頁面轉錄文字
--------------------------------------------------
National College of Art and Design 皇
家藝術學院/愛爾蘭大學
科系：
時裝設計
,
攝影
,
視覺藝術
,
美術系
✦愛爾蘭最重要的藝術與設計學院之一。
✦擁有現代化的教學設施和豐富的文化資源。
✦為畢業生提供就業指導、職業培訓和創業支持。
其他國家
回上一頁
--------------------------------------------------
練習說明:
請將上方紀錄中的文字逐行照錄，一字不改。

練習結果:
National College of Art and Design 皇
家藝術學院/愛爾蘭大學
科系：
時裝設計
,
攝影
,
視覺藝術
,
美術系
✦愛爾蘭最重要的藝術與設計學院之一。
✦擁有現代化的教學設施和豐富的文化資源。
✦為畢業生提供就業指導、職業培訓和創業支持。
其他國家
回上一頁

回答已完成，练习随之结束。